Angola : un rival de Joao Lourenço poursuivi pour détournement de fonds
Le général à la retraite Higino Carneiro est visé par une enquête pour détournement de fonds et blanchiment d'argent, selon le parquet général angolais.
L'affaire intervient dans un contexte politique particulièrement sensible. L'Angola s'apprête à entrer dans une période décisive avec le congrès du Mouvement populaire pour la libération de l'Angola (MPLA), prévu en décembre, avant les élections législatives attendues en août 2027. Traditionnellement, le président du MPLA devient le candidat naturel du parti à la magistrature suprême.
Âgé de 70 ans, Higino Carneiro figure parmi les rares responsables du MPLA à avoir publiquement manifesté leur intention de briguer la direction du parti. Face à lui se trouve notamment le président João Lourenço, qui dirige actuellement la formation et qui souhaite conserver son poste lors du prochain congrès.
Dans un communiqué publié mardi, le parquet a indiqué avoir officiellement notifié à l'ancien général qu'il faisait l'objet d'une enquête portant sur sa gestion de la province de Cuando-Cubango, qu'il a gouvernée entre 2012 et 2016. Les autorités le soupçonnent de détournement de fonds publics et de blanchiment d'argent durant cette période.
Personnalité influente de la vie politique angolaise, Higino Carneiro a occupé plusieurs fonctions de premier plan au cours des dernières décennies. Il a notamment été ministre des Travaux publics entre 2002 et 2010, vice-président de l'Assemblée nationale de 2010 à 2012, puis gouverneur de la province de Luanda entre 2016 et 2017.
Réagissant aux accusations, l'ancien responsable a affirmé mercredi son attachement à la transparence et à l'État de droit. Dans un communiqué, il a défendu son « intégrité » et assuré qu'il coopérerait pleinement avec les autorités judiciaires.
Cette procédure judiciaire intervient alors que les spéculations se multiplient autour de l'avenir politique du président João Lourenço.

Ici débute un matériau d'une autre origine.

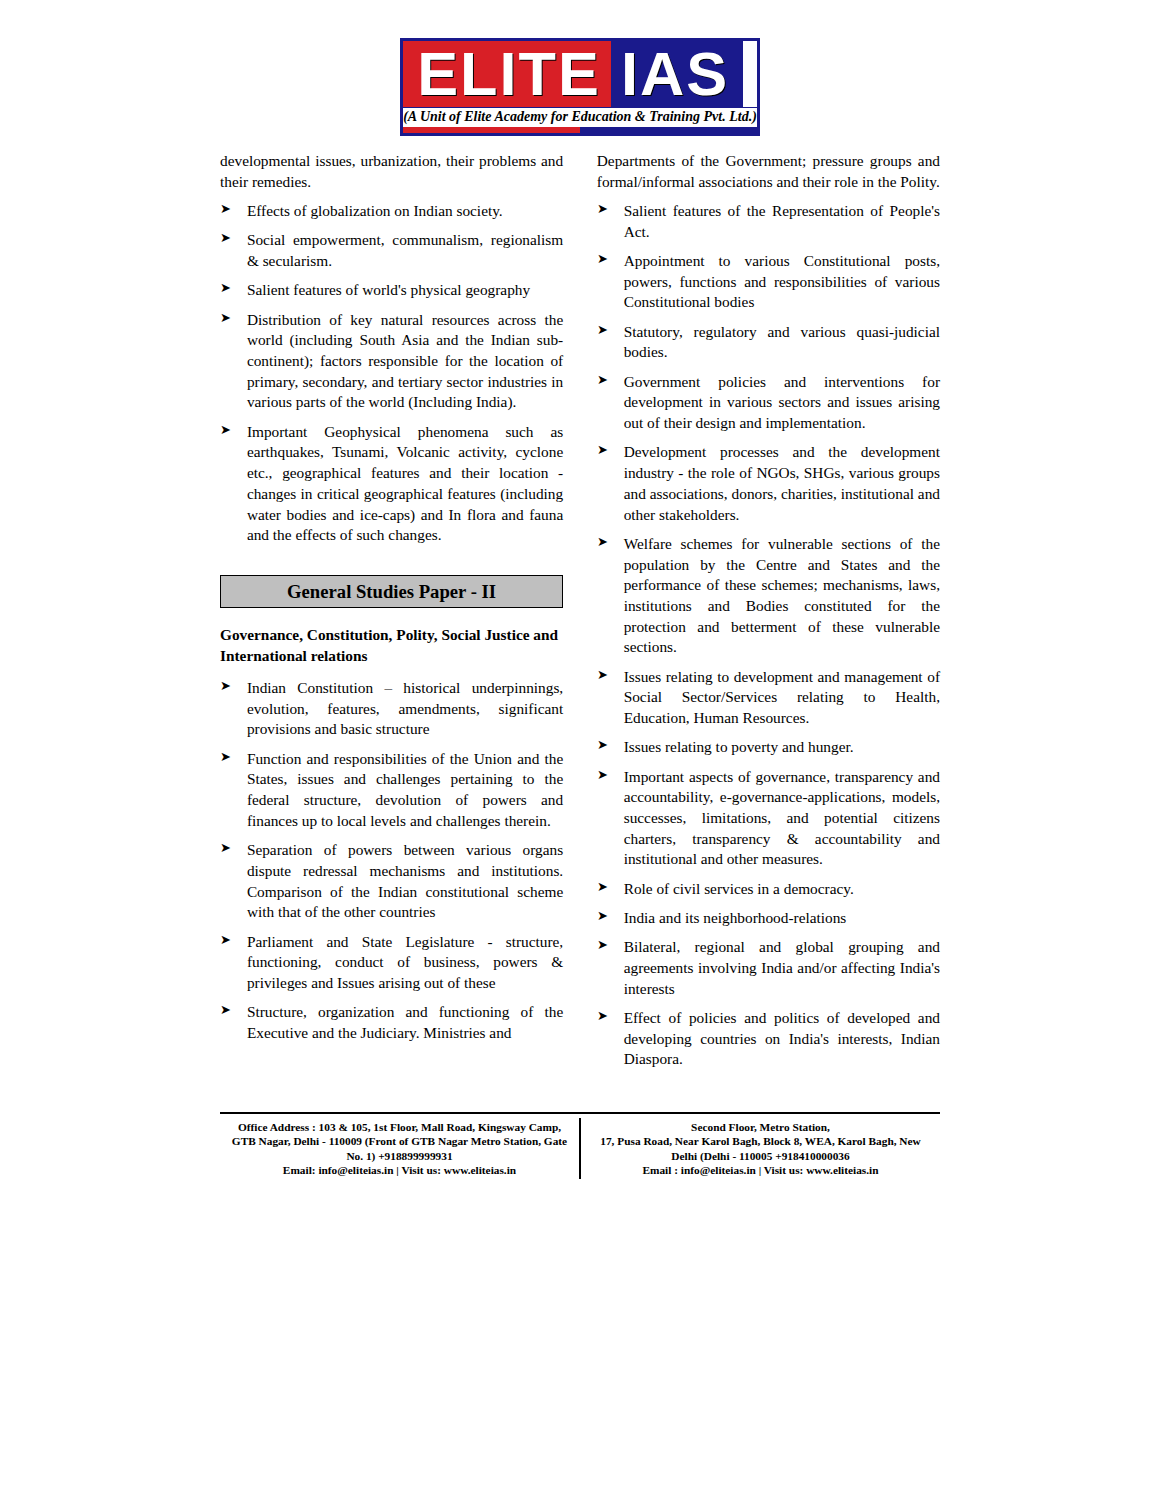ELITE
IAS
(A Unit of Elite Academy for Education & Training Pvt. Ltd.)
developmental issues, urbanization, their problems and their remedies.
Effects of globalization on Indian society.
Social empowerment, communalism, regionalism & secularism.
Salient features of world's physical geography
Distribution of key natural resources across the world (including South Asia and the Indian sub-continent); factors responsible for the location of primary, secondary, and tertiary sector industries in various parts of the world (Including India).
Important Geophysical phenomena such as earthquakes, Tsunami, Volcanic activity, cyclone etc., geographical features and their location - changes in critical geographical features (including water bodies and ice-caps) and In flora and fauna and the effects of such changes.
General Studies Paper - II
Governance, Constitution, Polity, Social Justice and International relations
Indian Constitution – historical underpinnings, evolution, features, amendments, significant provisions and basic structure
Function and responsibilities of the Union and the States, issues and challenges pertaining to the federal structure, devolution of powers and finances up to local levels and challenges therein.
Separation of powers between various organs dispute redressal mechanisms and institutions. Comparison of the Indian constitutional scheme with that of the other countries
Parliament and State Legislature - structure, functioning, conduct of business, powers & privileges and Issues arising out of these
Structure, organization and functioning of the Executive and the Judiciary. Ministries and
Departments of the Government; pressure groups and formal/informal associations and their role in the Polity.
Salient features of the Representation of People's Act.
Appointment to various Constitutional posts, powers, functions and responsibilities of various Constitutional bodies
Statutory, regulatory and various quasi-judicial bodies.
Government policies and interventions for development in various sectors and issues arising out of their design and implementation.
Development processes and the development industry - the role of NGOs, SHGs, various groups and associations, donors, charities, institutional and other stakeholders.
Welfare schemes for vulnerable sections of the population by the Centre and States and the performance of these schemes; mechanisms, laws, institutions and Bodies constituted for the protection and betterment of these vulnerable sections.
Issues relating to development and management of Social Sector/Services relating to Health, Education, Human Resources.
Issues relating to poverty and hunger.
Important aspects of governance, transparency and accountability, e-governance-applications, models, successes, limitations, and potential citizens charters, transparency & accountability and institutional and other measures.
Role of civil services in a democracy.
India and its neighborhood-relations
Bilateral, regional and global grouping and agreements involving India and/or affecting India's interests
Effect of policies and politics of developed and developing countries on India's interests, Indian Diaspora.
| Office Address : 103 & 105, 1st Floor, Mall Road, Kingsway Camp, GTB Nagar, Delhi - 110009 (Front of GTB Nagar Metro Station, Gate No. 1) +918899999931 Email: info@eliteias.in / Visit us: www.eliteias.in | Second Floor, Metro Station, 17, Pusa Road, Near Karol Bagh, Block 8, WEA, Karol Bagh, New Delhi (Delhi - 110005 +918410000036 Email : info@eliteias.in / Visit us: www.eliteias.in |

Arrivé au pouvoir en 2017, le chef de l'État, aujourd'hui âgé de 71 ans, approche de la fin de son second mandat, la limite fixée par la Constitution angolaise.
Plusieurs observateurs estiment toutefois qu'il pourrait chercher à prolonger son maintien au pouvoir, ce qui nécessiterait une révision constitutionnelle. Une éventuelle reconduction à la tête du MPLA en décembre renforcerait considérablement son influence sur le choix du futur candidat du parti, voire sur un éventuel projet de modification de la Constitution.
Le contexte politique reste marqué par l'érosion progressive de l'hégémonie du MPLA. Lors des élections législatives de 2022, le parti avait remporté 51,17 % des suffrages, soit son plus faible score depuis l'indépendance du pays en 1975. Le scrutin avait également été le plus disputé de son histoire.
Son principal rival, l'Union nationale pour l'indépendance totale de l'Angola (Unita), avait obtenu 43,95 % des voix et contesté les résultats proclamés par les autorités électorales. Ces recours n'avaient toutefois pas abouti.